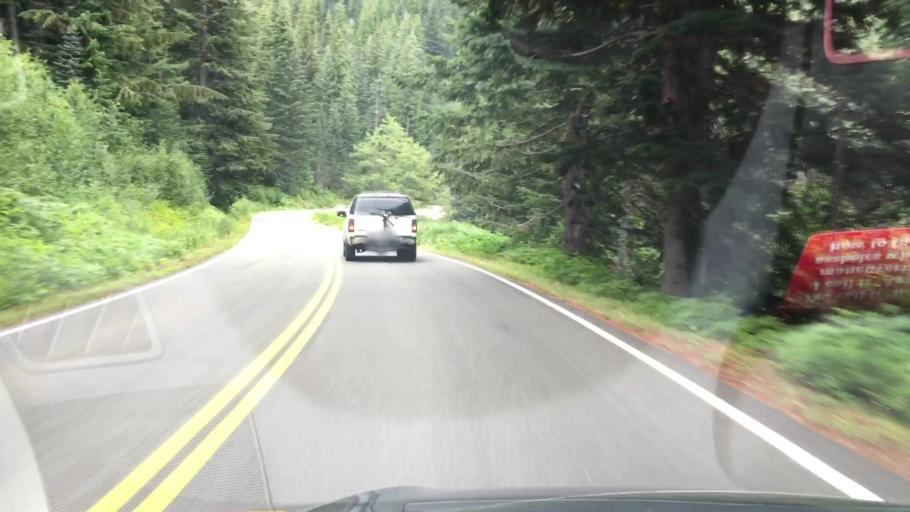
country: US
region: Washington
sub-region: Pierce County
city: Buckley
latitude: 46.7737
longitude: -121.7030
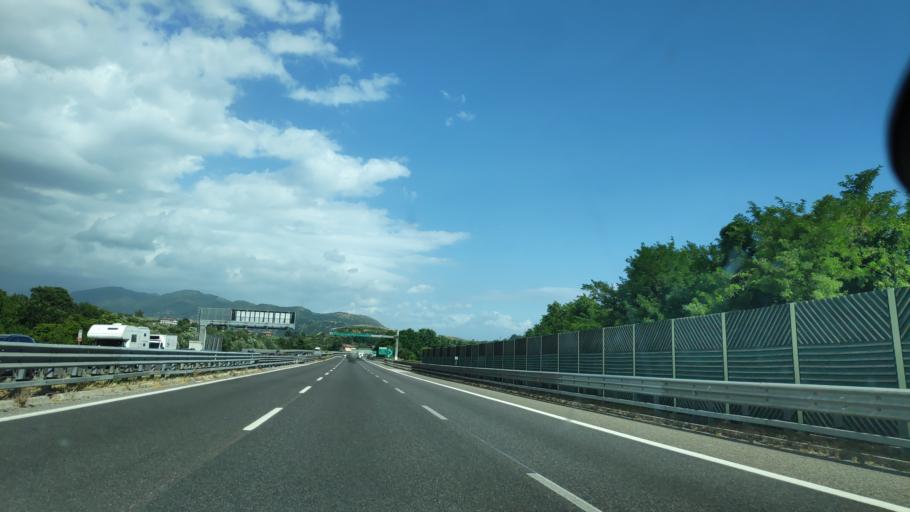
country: IT
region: Campania
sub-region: Provincia di Salerno
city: San Mango Piemonte
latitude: 40.6871
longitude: 14.8456
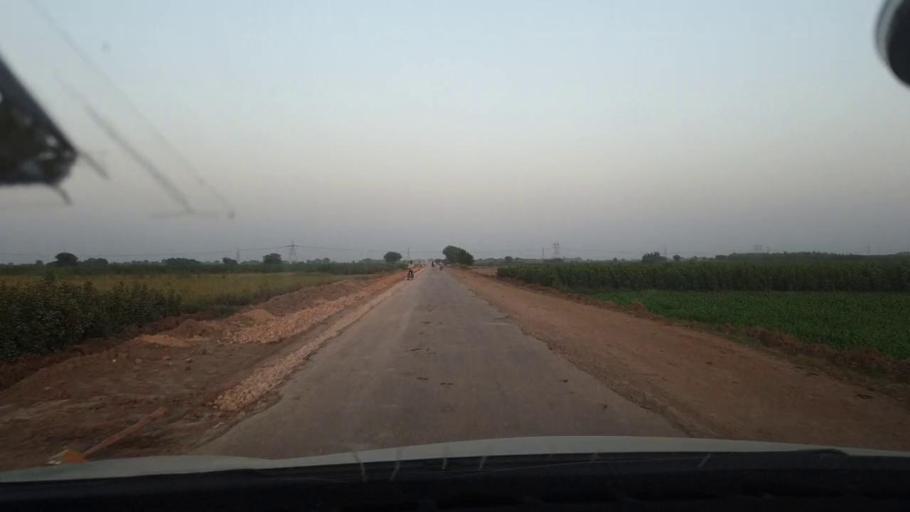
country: PK
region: Sindh
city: Bhit Shah
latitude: 25.7528
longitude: 68.5262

▶ GIVEN EXERCISE: Update the rows from the line with "city: San Mango Piemonte" down to the end of the rows by replacing "latitude" with "lat" and leaving everything else unchanged. Give only those lines, without the pictures.

▶ ANSWER TO THIS PROBLEM:
city: San Mango Piemonte
lat: 40.6871
longitude: 14.8456
country: PK
region: Sindh
city: Bhit Shah
lat: 25.7528
longitude: 68.5262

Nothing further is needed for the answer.